Rappelons que, pour Fontanier, cette figure, qu'il nomme aussi " Rétroaction ", consiste à
"revenir sur ce que l'on dit, ou pour le renforcer, ou pour l'adoucir, ou même pour le
rétracter tout à fait, suivant qu'on affecte de le trouver, ou qu'on le trouve en effet
trop faible ou trop fort, trop peu sensé ou trop peu convenable."6 Ainsi, "la fable de la chèvre" se met tout entière sous le régime de
cette figure. Le narrateur rectifiant à outrance son propos en usant et en abusant de ces
opérateurs d'épanorthose que sont les "ou", "tout au moins", "avec cette différence
que (...) et avec cette différence encore", "sauf que d'après ce que j'ai compris...".
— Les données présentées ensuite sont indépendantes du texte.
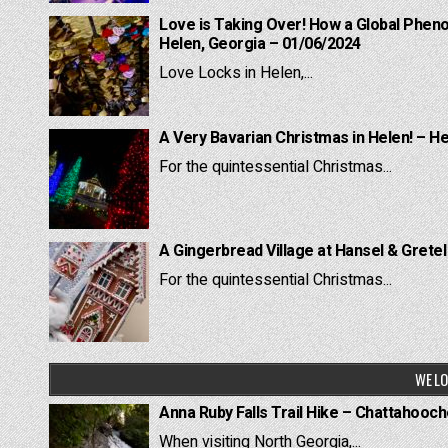
Love is Taking Over! How a Global Pheno
Helen, Georgia – 01/06/2024
Love Locks in Helen,...
A Very Bavarian Christmas in Helen! – H
For the quintessential Christmas...
A Gingerbread Village at Hansel & Grete
For the quintessential Christmas...
WE LO
Anna Ruby Falls Trail Hike – Chattahooc
When visiting North Georgia,...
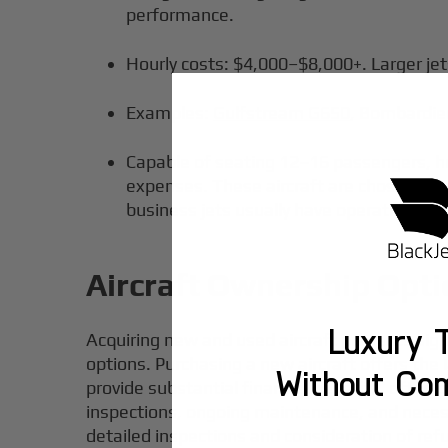
performance.
Hourly costs: $4,000–$8,000+. Larger jet
Examples:
Gulfstream G650
, Bombardier
Capable of seating 12–16 passengers, he
expenses. These aircraft are chosen for t
business jets usually have operating cos
Aircraft Ownership Opt
Luxury T
Acquiring new and used aircraft presents signif
options. Purchasing a new aircraft offers the
Without Co
provide substantial financial benefits, often
inspections, ongoing maintenance, and necess
detailed inspections and consideration of re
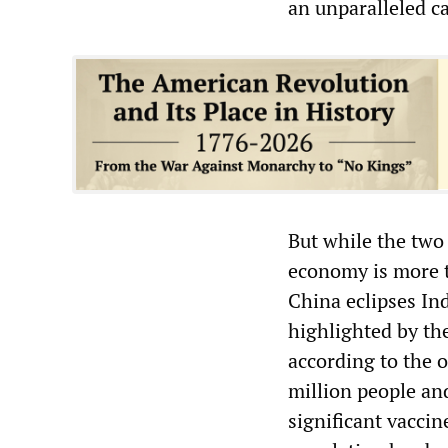
an unparalleled ca
But while the two
economy is more t
China eclipses Ind
highlighted by th
according to the 
million people an
significant vaccin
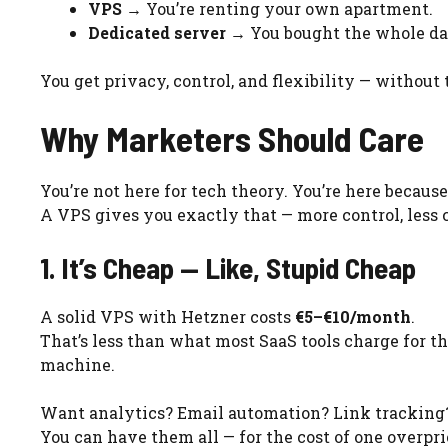
VPS
→ You’re renting your own apartment.
Dedicated server
→ You bought the whole da
You get privacy, control, and flexibility — without 
Why Marketers Should Care
You’re not here for tech theory. You’re here becaus
A VPS gives you exactly that — more control, less c
1. It’s Cheap — Like, Stupid Cheap
A solid VPS with Hetzner costs
€5–€10/month
.
That’s less than what most SaaS tools charge for th
machine.
Want analytics? Email automation? Link tracking
You can have them all — for the cost of one overpri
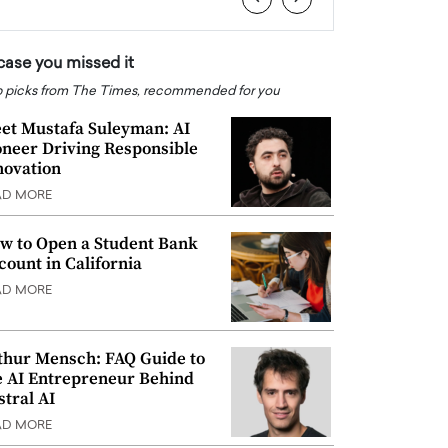
 case you missed it
 picks from The Times, recommended for you
et Mustafa Suleyman: AI
oneer Driving Responsible
novation
AD MORE
w to Open a Student Bank
count in California
AD MORE
thur Mensch: FAQ Guide to
e AI Entrepreneur Behind
stral AI
AD MORE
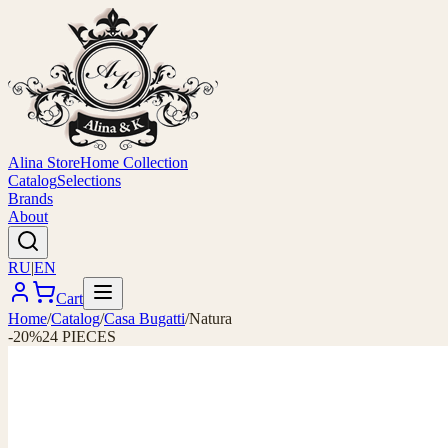
Alina Store
Home Collection
Catalog
Selections
Brands
About
RU
|
EN
Cart
Home
/
Catalog
/
Casa Bugatti
/
Natura
-20%
24 PIECES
Le texte simonien régresse dans tous les sens du terme. Par les vertus de sa fable
allégorique, il peut dire autrement (la guerre) mais tout en se disant (en faisant
résonner les accents de l'enfance) et en indiquant la façon dont il se dit (cette poétique
de la reprise et de la rectification qui vaut au plan de la fable est évidemment
emblématique d'un roman tout entier placé sous le signe de la réticence). La fiction de la
fable raconte allégoriquement la guerre et la narration de la fable révèle la poétique du
romancier.
Mimesis et Poiesis.
Lucien Dallenbach parle des romans de Claude Simon comme
de textes qui "en même temps qu'ils racontent une histoire, racontent toujours-en quelque
sorte en direct- la narration de cette histoire et les problèmes posés par sa génération"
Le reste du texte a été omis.